Australian employers responded smartly to the direct subsidy, which imposed strict training requirements and reporting thereon. The 100,000 goal was quickly oversubscribed (it’s now about 140,000), and last month Australia removed the cap and invested an additional $1.2 billion to extend the program to next year. But it wasn’t just employers. The Australian government also made the subsidy available to Group Training Organizations: intermediaries that hire, train, and place apprentices with employers. Australian GTOs recruit apprentices, pay them as full-time employees (including benefits), train on specific skills demanded by their employer clients, and provide the “care and support” apprentices need to make the transition to full-time employment at clients. As the government notes, GTOs are “particularly helpful to small and medium sized busineses that find commiting to an apprenticeship difficult, lack the resources to manage an apprentice, [or] are unable to provide the full on the job training required for an apprenticeship.”
The fact that a program like this hasn’t been considered in America – during Covid, or at all since the days of Devereaux Josephs – may be due to the fact that, unlike Australia, we don’t have a Jamie Merisotis-inspired “Department of Education, Skills and Employment.” It also may be due to the fact that progressives have developed an acute allergy to allowing the private sector – which employs over 70% of American workers – to tap government education or workforce funding. But I can’t help think it’s mainly because the bloated cost structures engendered by the student loan industrial complex incorporate thousands of offices of university communications and lobbyists who continue to successfully hoodwink policy makers and well-meaning philanthropists like MacKenzie Scott. College will continue to play a key – if not the primary – role in launching careers. But as emerging American GTOs in software development, healthcare IT, and other sectors are beginning to demonstrate, college is no longer the only game in town. And given that loans have further distanced it from the fierce urgency of what students need now, it could use the competition.

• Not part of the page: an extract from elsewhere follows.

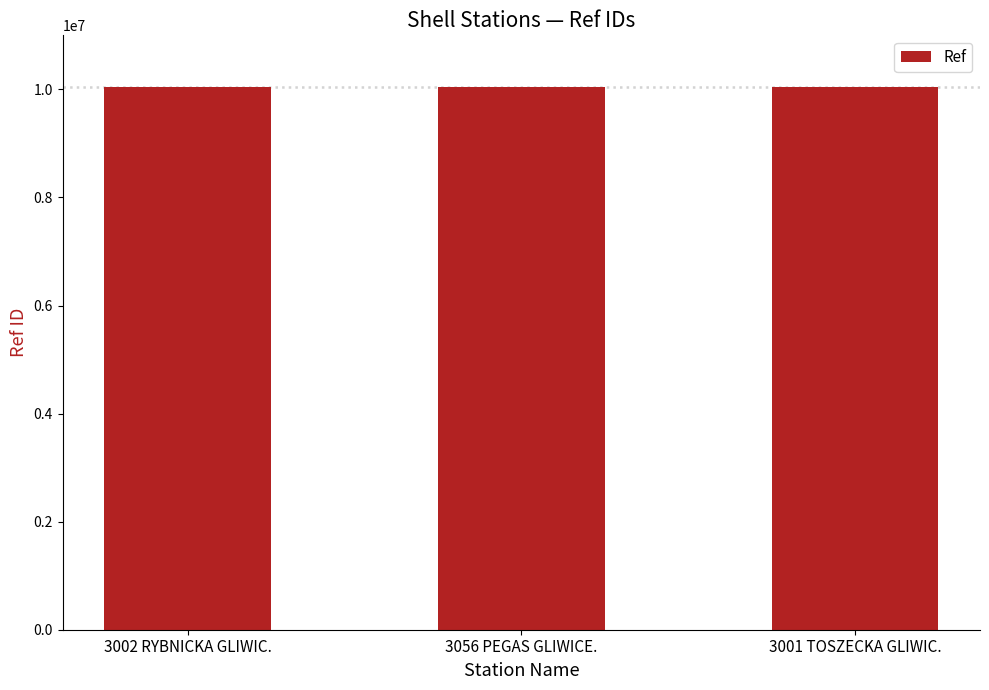

What is the value of the 3rd bar from the left?

10034792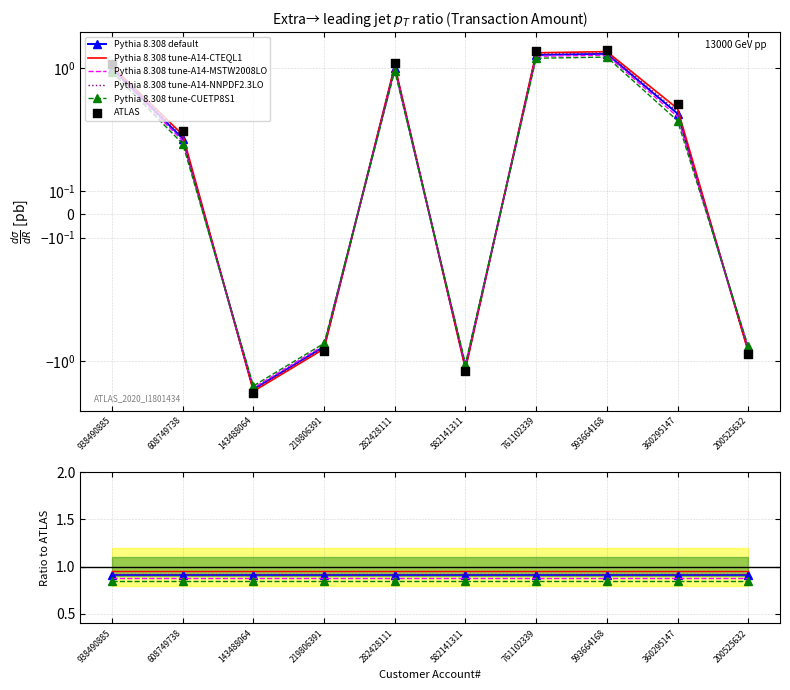

Which has a higher value, 282428111 or 761102339?

761102339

American students and families are victims of a student loan Stockholm Syndrome. So next Thursday, commemorate Bobby Bonilla Day by thinking about the millions of young Americans taking on new student loans this summer, then think creatively about what you can do in your own work to truly Build Back Better. And don’t believe everything you hear from Stanford’s Office of University Communications: Stanford is too expensive, and we need new thinking to bounce back from the depths of Madoff-like financial bets to The Heights of the American Dream.